ES IST DIE KRISE DER LINKEN, DASS SIE KEINE ERFOLGREICHE ERZÄHLUNG MEHR HABEN

Ein Gespräch mit Harald Posch

Die Uraufführung von „Italienische Nacht“ von Ödön von Horváth fand 1931 mit großem Erfolg in Berlin statt. Noch im gleichen Jahr wurde der Text in einer entpolitisierten Fassung in Wien erstaufgeführt. Warum hast du dich für diesen Stoff entschieden? Was interessiert dich daran?

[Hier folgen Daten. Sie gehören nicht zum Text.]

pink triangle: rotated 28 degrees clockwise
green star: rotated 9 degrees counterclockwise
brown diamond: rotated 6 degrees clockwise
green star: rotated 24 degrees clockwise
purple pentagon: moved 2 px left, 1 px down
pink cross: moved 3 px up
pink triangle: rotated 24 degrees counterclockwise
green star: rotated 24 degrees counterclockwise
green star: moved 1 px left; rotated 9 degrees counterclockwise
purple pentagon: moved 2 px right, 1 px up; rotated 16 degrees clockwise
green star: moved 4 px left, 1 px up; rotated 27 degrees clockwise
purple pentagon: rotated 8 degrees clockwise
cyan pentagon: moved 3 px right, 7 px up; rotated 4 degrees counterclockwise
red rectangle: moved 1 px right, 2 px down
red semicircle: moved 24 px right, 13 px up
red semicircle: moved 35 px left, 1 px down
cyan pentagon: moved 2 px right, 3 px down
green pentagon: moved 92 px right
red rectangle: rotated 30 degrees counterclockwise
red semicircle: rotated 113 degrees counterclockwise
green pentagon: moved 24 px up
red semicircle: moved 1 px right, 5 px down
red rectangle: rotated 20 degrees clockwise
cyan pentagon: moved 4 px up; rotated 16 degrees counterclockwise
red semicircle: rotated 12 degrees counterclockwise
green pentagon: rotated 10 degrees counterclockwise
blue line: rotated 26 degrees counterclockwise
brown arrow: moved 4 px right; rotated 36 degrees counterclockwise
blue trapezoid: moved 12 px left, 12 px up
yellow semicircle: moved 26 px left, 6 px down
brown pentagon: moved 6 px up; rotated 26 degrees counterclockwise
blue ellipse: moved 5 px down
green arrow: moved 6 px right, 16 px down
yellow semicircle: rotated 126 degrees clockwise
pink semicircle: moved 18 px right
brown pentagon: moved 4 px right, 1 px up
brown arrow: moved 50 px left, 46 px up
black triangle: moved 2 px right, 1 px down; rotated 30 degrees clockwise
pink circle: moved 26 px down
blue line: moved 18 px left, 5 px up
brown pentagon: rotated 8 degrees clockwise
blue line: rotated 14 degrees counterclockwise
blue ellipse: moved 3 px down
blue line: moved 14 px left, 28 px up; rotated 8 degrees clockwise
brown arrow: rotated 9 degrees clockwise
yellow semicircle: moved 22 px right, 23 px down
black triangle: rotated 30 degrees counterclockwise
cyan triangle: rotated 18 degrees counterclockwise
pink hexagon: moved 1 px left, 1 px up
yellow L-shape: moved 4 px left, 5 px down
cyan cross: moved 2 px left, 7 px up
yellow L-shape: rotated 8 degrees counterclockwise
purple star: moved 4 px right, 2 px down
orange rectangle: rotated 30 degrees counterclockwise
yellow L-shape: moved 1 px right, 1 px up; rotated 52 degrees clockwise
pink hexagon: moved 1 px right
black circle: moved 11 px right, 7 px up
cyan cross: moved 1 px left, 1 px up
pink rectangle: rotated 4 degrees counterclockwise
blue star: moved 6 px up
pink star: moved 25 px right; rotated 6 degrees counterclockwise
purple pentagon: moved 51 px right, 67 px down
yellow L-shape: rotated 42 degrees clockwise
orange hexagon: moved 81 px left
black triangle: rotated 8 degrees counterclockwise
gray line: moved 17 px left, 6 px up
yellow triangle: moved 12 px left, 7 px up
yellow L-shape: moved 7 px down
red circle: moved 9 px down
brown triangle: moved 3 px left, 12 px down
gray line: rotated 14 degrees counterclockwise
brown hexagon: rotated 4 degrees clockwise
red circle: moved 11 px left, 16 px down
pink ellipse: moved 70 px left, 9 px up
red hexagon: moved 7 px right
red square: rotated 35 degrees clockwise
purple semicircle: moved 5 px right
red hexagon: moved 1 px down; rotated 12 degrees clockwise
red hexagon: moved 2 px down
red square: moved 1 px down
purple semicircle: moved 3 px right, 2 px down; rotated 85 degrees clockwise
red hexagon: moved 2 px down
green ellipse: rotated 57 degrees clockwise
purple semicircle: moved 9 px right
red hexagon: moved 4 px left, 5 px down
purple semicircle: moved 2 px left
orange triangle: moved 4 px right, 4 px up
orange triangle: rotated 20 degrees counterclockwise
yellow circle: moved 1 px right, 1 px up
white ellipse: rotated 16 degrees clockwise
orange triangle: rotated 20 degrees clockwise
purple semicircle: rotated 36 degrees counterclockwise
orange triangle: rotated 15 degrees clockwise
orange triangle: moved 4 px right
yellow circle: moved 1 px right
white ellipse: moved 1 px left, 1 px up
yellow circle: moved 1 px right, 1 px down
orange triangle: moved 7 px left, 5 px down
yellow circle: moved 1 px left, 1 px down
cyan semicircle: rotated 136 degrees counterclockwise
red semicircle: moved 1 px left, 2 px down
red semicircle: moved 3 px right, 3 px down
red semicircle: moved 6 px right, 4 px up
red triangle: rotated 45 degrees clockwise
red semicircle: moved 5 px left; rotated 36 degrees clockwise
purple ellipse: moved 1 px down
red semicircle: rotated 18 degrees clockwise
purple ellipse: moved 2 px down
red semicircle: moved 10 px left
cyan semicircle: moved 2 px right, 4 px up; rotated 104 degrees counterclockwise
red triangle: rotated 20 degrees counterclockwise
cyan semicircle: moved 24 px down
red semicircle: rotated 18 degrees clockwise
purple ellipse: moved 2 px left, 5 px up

Ödön von Horváth hat mit „Italienische Nacht“ sein politischstes Stück geschrieben und das Frappante daran ist, dass es eine unglaubliche Parallelität zur Gegenwart gibt. Er schrieb schon 1931 über den heraufziehenden Nationalsozialismus. Und er beschreibt dabei in erster Linie nicht den Nationalsozialismus, sondern die schon seit 1919 mit absoluter Mehrheit regierende Sozialdemokratie, die zwar eine der modernsten Städte Europas aus dem Boden gestampft hat, aber in ihrer Etabliertheit und Saturiertheit wie auch viele andere in dieser Epoche die Gefahr der rechten Populisten – wie man heute sagen würde – fatal unterschätzt hat und vielmehr am eigenen Machterhalt gearbeitet hat um mit dazu beizutragen, dass die Dinge kamen wie sie kamen. Das ist eine Parallelität zu heute: Die bürgerliche Linke sitzt wie das Kaninchen vor der Schlange. Der Rechtspopulismus übernimmt Themen, bevor die Sozialdemokratie eigene Themen und Positionen entwickelt hat, die dem etwas entgegenstellen. Und zwar so entgegenstellen, dass ihre Wählerschaft, so wie man sie klassisch mal definiert hat, sich wieder identifizieren könnte.
Seinem Text liegt aber nicht nur diese politische Situation zu Grunde, sondern Horváth hat auch Literatur geschrieben. Das ist ein ganz entscheidendes Kriterium, man hätte ja sonst auch einen anderen Autor aus den Dreißigern nehmen können. Horváth ist einer der besten und konsistentesten Literaten und Dramatiker der Zeit. Er hat eine unglaublich verdichtete Sprache, die immer total am Punkt ist. Er hat Menschen, die an den Rand gedrängt sind, beobachtet und deren Sprache analysiert. Eigentlich mag ich das Gerede über Horváths Sprache gar nicht so – aber er zeigt einfach eine nicht so gut ausgebildete Schicht, die mit der bildungsbürgerlichen Sprache überfordert ist und quasi Kalendersprüche produziert, ohne es zu wollen. Das war für mich auch ein Kriterium, jetzt Horváth zu machen. Und natürlich die Rezeptionsgeschichte: Horváth ist leider zu einem bürgerlichen Autor verkommen. Aber wir leben jetzt in einer anderen Zeit, wir leben in einer anderen Sprache, einer anderen Bildsprache und überhaupt einer anderen Rezeption von Politik. Mein Versuch ist, damit umzugehen und die Popkultur einziehen zu lassen in den Text und ihn dem bürgerlichen Theater zu entreißen. Das ist mir ein Anliegen. Ich glaube, man kann den Stoff auch ein bisschen hemdsärmeliger, gegenwärtiger und poppiger erzählen.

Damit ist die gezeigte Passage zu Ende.